:: Extract to read ::
---+---
Neural computing for a low-frictional coatings manufacturing of aircraft engines’ piston rings

In recent years, dynamic development of small aircrafts has been observed globally. The planes are mainly intended for recreation purposes as air taxis, agricultural planes and as small cargo aircrafts. Considering the power necessary to drive the planes, piston engines are used. The costs of purchasing and using piston engines constitute another aspect that determines their use, as the costs are lower than in the case of turbine engines. The cost of fuel is the main cost component related to using combustion engines. Some tests revealed that the majority of mechanical losses in a piston engine are caused by friction in the piston–cylinder assembly, while the most of these losses result from the piston rings rubbing against the cylinder–bearing surface. It impacts the engine life and determines its service life between overhauls. Piston rings, which also remove heat from the piston to the cylinder, make the essential sealing from the point of view of friction and lubrication [1, 2].

The friction force between the surface of the piston and the cylinder–bearing surface depends on the material of the piston and bearing surface, as well as on the lubrication conditions and value of the normal force pressing the piston to the cylinder–bearing surface. The friction between the piston and the bearing surface is not a stabilized fluent friction but occurs partly under boundary conditions. The piston works with the bearing surface at an elevated temperature, which reduces oil viscosity and causes further deterioration of the friction conditions [3, 4].
---+---
:: Supplied data ::
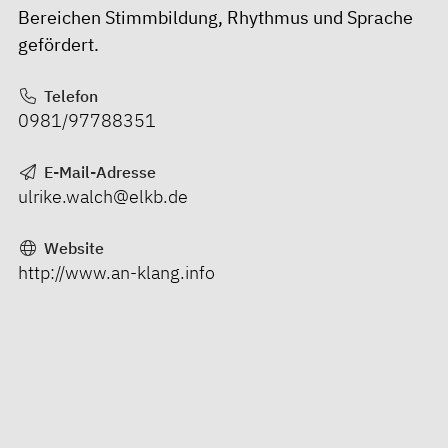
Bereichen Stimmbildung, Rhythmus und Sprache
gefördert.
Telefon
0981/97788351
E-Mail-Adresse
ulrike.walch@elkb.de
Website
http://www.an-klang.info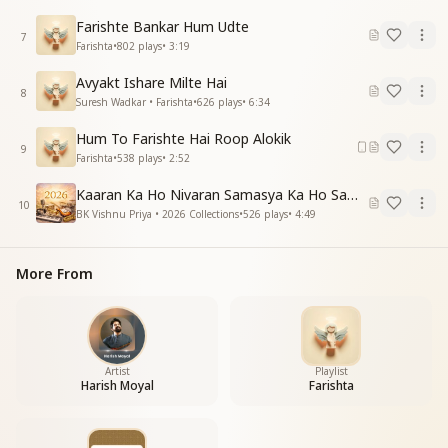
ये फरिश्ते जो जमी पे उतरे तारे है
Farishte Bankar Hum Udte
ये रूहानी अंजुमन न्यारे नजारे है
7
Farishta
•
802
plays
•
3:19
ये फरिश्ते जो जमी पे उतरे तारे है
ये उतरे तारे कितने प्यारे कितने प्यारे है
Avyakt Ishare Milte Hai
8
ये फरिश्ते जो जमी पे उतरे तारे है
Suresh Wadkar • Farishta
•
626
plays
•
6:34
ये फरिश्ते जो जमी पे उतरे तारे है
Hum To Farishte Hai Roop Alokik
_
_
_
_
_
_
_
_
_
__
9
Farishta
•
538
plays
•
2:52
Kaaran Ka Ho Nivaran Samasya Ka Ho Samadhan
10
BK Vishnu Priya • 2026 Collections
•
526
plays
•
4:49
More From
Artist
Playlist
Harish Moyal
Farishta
---+---
:: Using the information ::
a: According to the passage on piston-engine friction, what causes most of the friction losses in the piston–cylinder assembly?
b: Rewrite the paragraph of the passage on piston-engine friction that begins "The friction force between the surface" as a short bulleted list that keeps its main facts.
c: Please extend the passage on piston-engine friction, starting right after its last sentence.
The rows have no connection to the passage on piston-engine friction.

:: Results for the exercise ::
a: Most of these losses come from the piston rings rubbing against the cylinder–bearing surface.

b:
- The friction force between the piston and the cylinder–bearing surface depends on the materials of the piston and bearing surface, the lubrication conditions, and the normal force pressing the piston against the surface.
- This friction is not stabilized fluent friction; part of it occurs under boundary conditions.
- The piston runs against the bearing surface at an elevated temperature, which lowers oil viscosity and further worsens friction conditions.

c:
Materials used for piston rings have to meet a number of requirements that tend to be contradictory. A material for piston rings should have a low coefficient of friction when sliding on the cylinder–bearing surface material, whereby the working surface of the ring should maintain high smoothness. Some additional requirements include resistance to high load within the entire range of temperatures occurring in the engine at very limited lubrication and low tendency to seizing under boundary friction conditions that may occur in the engine. A continuous surface with high smoothness should be formed on the ring surface under normal working conditions of the engine (quick wear-in). The resulting smooth surface should demonstrate high oil-wettability and should hold oil well. The material should also reveal a certain degree of self-lubrication. No large-sized particles should be separated as the material is subjected to wear. Moreover, the material should have sufficient bending and compression strength and high elasticity, with no plastic strain. Due to the presence of corrosive factors in the fuel and suctioned air, the material should reveal corrosion resistance within the entire range of the engine working temperatures [5‐8].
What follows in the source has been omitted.